== Instructions to follow ==
Pick out each line in the items below that contains the string "Score" and copy those lines unchanged.

(Data extract Opens)

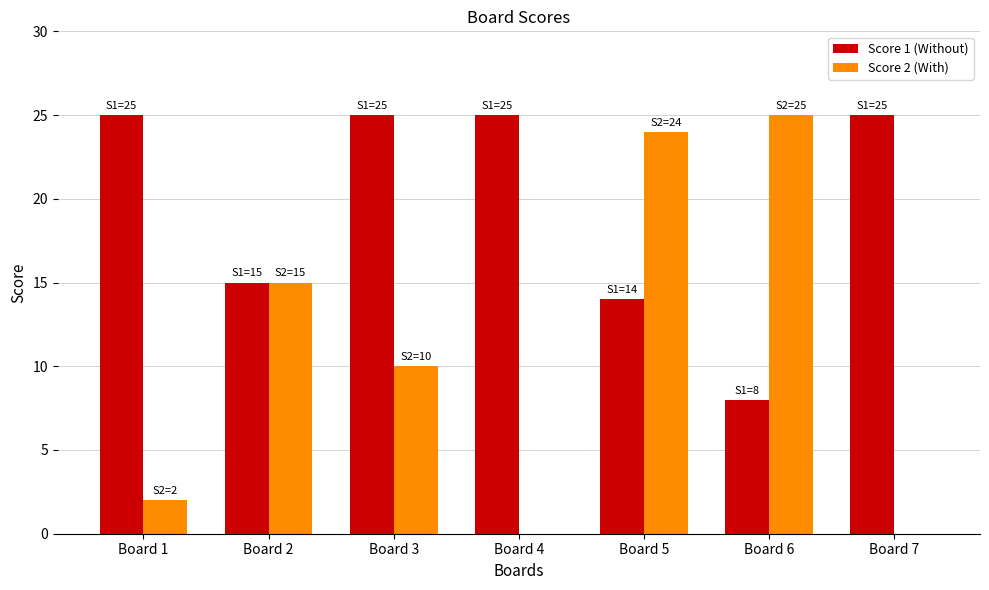

Reading right to left, extract all data points from this chart.

Score 1: Board 7=25	Board 6=8	Board 5=14	Board 4=25	Board 3=25	Board 2=15	Board 1=25
Score 2: Board 7=0	Board 6=25	Board 5=24	Board 4=0	Board 3=10	Board 2=15	Board 1=2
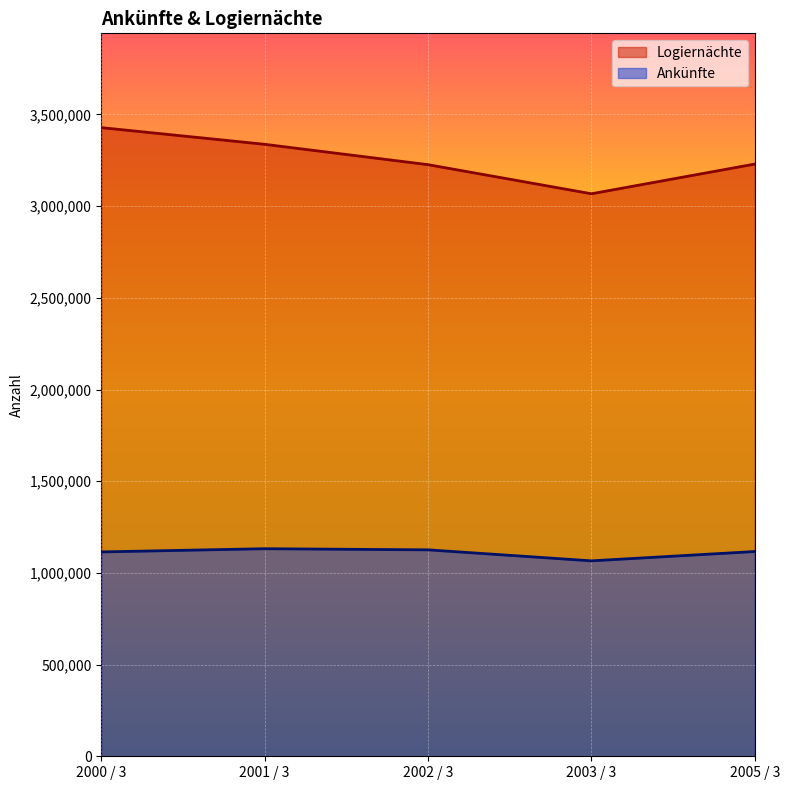

True or false: Ankünfte has a value of 1839566 at 2003 / 3.

False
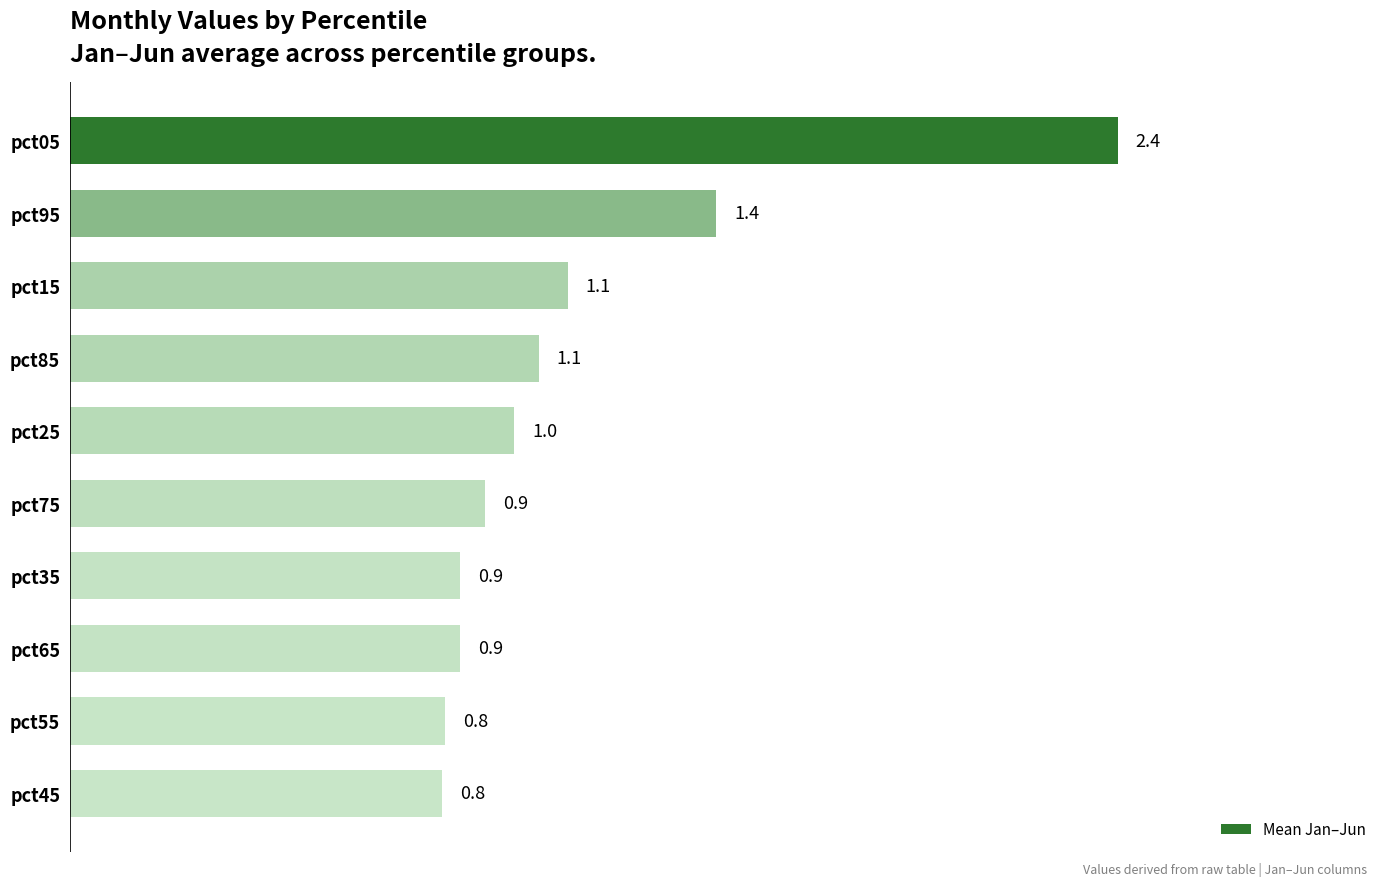

What is the smallest value displayed?

0.8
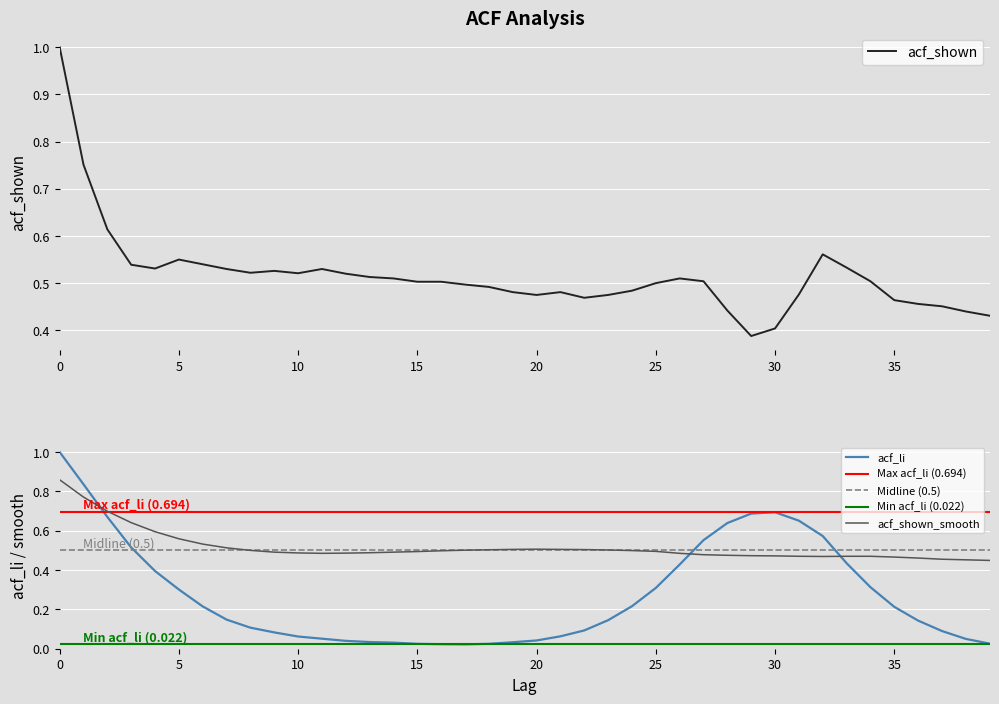

How many intersections are there between acf_li and acf_shown_smooth?

3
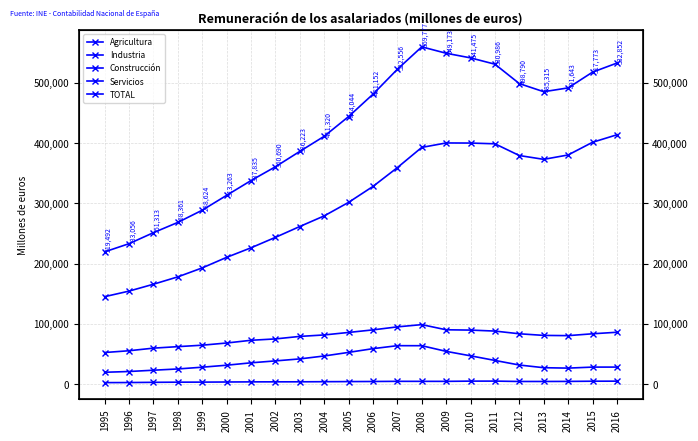

What is the sum of all Industria values?

1721695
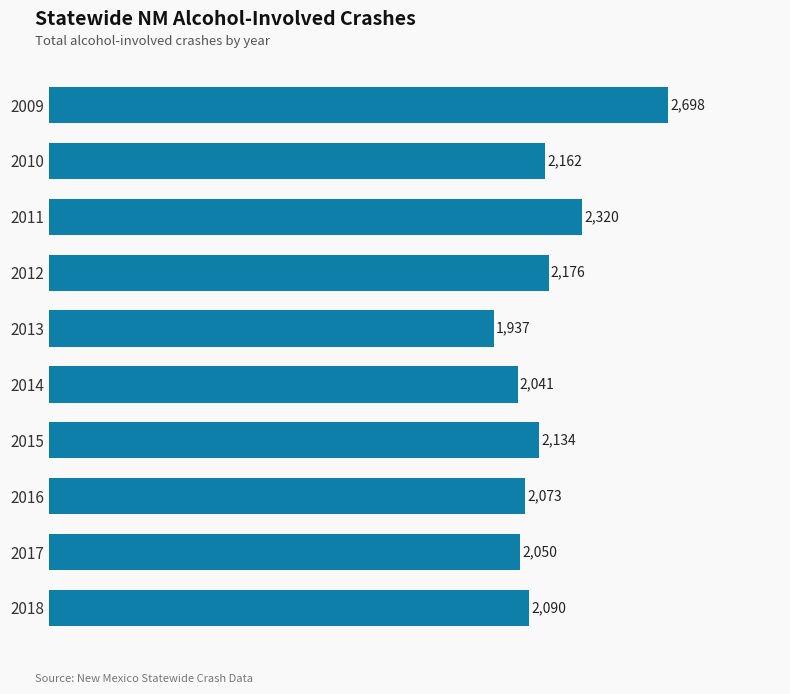

What is the minimum value shown in the chart?

1937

(Data extract Closes)

== Response box ==
Score 1: Board 7=25	Board 6=8	Board 5=14	Board 4=25	Board 3=25	Board 2=15	Board 1=25
Score 2: Board 7=0	Board 6=25	Board 5=24	Board 4=0	Board 3=10	Board 2=15	Board 1=2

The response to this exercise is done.